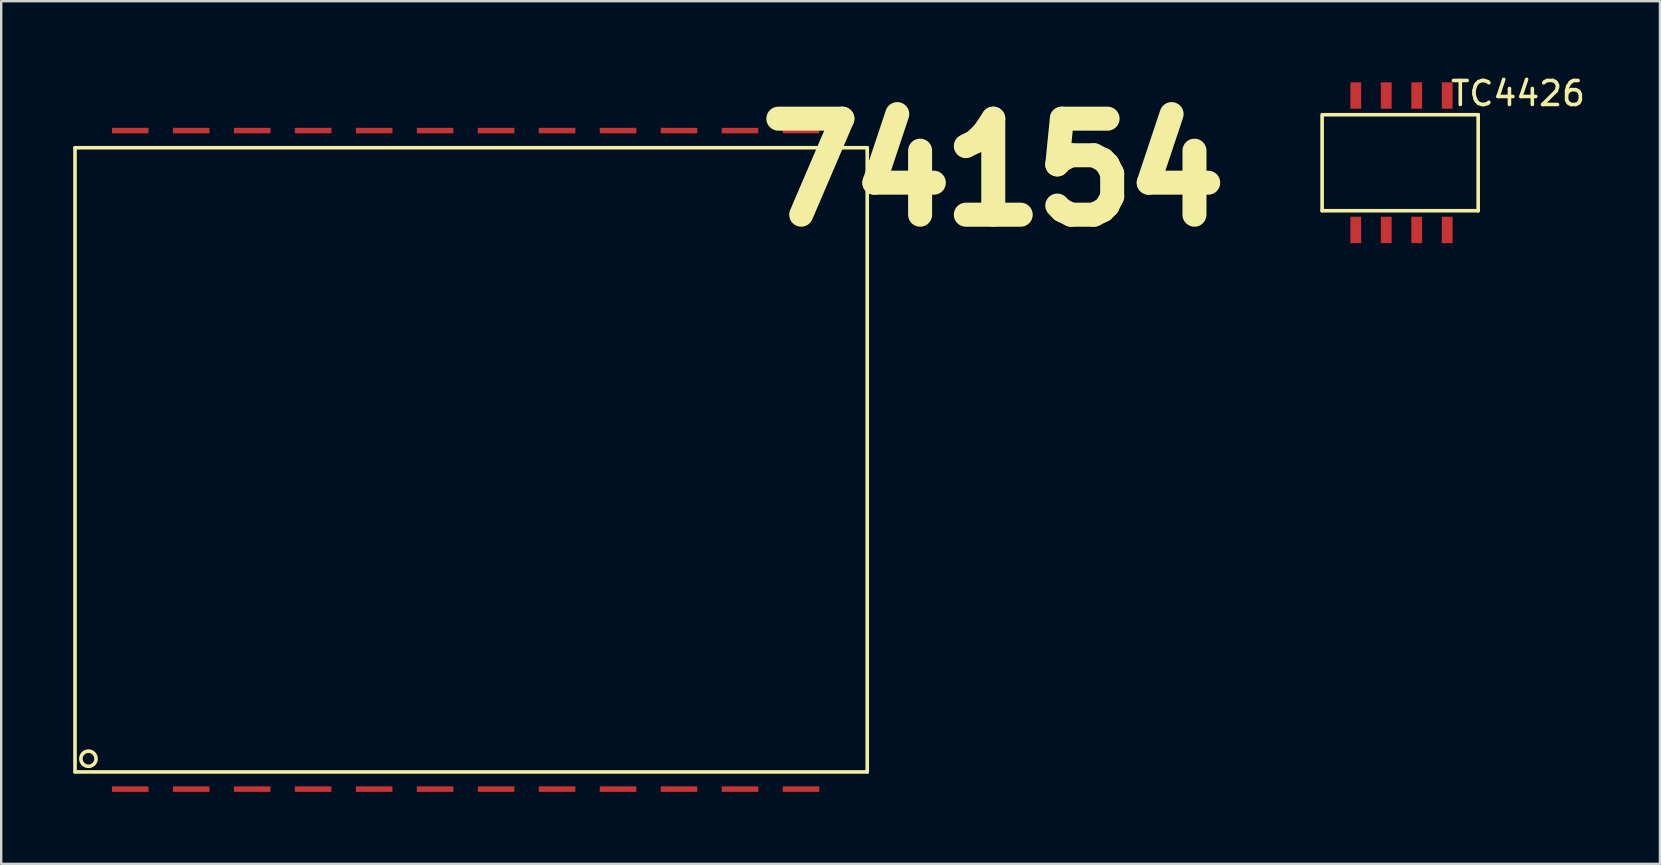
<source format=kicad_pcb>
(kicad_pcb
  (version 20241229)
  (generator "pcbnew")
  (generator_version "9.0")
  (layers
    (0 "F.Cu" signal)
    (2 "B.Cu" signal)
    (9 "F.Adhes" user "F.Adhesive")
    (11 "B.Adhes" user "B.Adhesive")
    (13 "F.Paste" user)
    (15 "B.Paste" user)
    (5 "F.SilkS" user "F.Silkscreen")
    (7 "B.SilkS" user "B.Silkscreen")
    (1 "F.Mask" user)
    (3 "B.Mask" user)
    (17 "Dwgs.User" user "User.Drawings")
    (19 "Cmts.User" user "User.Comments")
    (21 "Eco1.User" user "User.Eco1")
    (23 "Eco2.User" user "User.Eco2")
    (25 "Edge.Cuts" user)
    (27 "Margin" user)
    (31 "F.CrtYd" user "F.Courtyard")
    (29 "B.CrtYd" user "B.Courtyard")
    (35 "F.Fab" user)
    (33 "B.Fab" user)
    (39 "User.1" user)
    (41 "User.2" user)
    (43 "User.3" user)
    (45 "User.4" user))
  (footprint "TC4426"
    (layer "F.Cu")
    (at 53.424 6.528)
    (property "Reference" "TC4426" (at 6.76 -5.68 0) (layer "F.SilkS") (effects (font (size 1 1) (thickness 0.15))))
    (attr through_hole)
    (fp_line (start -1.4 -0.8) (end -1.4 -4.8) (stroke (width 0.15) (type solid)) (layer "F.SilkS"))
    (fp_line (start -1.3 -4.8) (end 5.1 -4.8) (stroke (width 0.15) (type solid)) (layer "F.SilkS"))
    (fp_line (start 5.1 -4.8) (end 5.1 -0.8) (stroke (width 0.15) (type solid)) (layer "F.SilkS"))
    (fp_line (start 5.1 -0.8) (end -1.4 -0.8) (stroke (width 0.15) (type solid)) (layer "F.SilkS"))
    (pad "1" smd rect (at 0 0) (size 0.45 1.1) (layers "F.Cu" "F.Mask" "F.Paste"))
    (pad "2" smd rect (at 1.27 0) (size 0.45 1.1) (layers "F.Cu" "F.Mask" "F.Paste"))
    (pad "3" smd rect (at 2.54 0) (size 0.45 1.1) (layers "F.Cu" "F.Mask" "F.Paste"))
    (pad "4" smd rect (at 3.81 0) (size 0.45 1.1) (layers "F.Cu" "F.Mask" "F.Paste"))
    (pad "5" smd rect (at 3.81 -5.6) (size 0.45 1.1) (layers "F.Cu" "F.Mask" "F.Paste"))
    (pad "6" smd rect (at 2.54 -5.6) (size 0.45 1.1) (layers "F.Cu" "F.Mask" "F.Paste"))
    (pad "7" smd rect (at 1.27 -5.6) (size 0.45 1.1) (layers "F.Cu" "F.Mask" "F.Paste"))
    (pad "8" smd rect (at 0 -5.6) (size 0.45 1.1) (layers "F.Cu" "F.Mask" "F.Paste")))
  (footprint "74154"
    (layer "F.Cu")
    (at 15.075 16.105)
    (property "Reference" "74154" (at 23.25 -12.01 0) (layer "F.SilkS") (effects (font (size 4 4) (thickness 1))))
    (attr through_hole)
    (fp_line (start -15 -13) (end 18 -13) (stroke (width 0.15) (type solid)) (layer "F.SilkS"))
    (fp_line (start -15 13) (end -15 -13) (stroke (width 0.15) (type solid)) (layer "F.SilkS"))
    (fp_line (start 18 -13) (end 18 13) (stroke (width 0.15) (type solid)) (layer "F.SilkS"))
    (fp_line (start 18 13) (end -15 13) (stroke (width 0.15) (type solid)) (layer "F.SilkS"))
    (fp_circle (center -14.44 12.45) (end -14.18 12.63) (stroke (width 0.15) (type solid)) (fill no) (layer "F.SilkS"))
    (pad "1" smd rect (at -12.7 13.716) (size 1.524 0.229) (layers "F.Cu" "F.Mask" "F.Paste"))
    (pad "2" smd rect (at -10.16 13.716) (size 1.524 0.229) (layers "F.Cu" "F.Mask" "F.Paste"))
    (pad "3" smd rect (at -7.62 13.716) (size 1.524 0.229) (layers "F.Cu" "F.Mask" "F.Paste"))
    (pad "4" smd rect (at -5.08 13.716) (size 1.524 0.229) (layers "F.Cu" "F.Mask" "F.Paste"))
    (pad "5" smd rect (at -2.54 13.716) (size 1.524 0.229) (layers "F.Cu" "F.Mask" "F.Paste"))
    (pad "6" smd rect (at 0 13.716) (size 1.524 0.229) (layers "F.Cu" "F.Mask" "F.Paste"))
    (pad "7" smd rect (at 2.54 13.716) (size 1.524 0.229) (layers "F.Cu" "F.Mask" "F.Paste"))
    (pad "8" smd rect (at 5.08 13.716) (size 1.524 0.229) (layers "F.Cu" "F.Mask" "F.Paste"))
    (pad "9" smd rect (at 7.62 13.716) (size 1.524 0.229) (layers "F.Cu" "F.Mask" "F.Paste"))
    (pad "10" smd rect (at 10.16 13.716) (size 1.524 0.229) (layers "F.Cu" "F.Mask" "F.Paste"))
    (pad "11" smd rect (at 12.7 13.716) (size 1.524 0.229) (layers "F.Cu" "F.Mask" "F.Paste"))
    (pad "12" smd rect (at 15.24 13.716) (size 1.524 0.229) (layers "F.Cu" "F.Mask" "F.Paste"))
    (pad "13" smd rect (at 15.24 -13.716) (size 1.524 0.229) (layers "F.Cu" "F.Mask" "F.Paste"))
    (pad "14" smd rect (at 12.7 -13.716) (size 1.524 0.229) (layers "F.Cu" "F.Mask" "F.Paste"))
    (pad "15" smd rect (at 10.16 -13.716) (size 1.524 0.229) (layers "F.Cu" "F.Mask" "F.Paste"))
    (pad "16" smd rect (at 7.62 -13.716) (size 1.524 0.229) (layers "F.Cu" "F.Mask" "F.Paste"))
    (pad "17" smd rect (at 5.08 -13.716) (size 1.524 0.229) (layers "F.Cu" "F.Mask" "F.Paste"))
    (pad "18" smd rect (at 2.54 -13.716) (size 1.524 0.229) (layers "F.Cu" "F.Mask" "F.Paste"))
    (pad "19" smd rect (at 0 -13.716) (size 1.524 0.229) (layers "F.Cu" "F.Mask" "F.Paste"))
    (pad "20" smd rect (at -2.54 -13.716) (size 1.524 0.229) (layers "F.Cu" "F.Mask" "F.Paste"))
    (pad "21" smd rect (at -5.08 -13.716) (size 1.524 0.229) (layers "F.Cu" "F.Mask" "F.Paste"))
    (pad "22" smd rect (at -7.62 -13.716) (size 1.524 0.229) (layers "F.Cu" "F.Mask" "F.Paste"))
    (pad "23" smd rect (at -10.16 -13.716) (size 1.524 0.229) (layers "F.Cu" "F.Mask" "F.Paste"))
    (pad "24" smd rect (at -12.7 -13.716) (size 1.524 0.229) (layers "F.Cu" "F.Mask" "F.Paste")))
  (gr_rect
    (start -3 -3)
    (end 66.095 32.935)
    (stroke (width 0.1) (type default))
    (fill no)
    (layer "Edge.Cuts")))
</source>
■ ■ ■
Your objective: Say how many lines in the entries include the string "Courtyard", and write nothing besides that number.

Response area: 2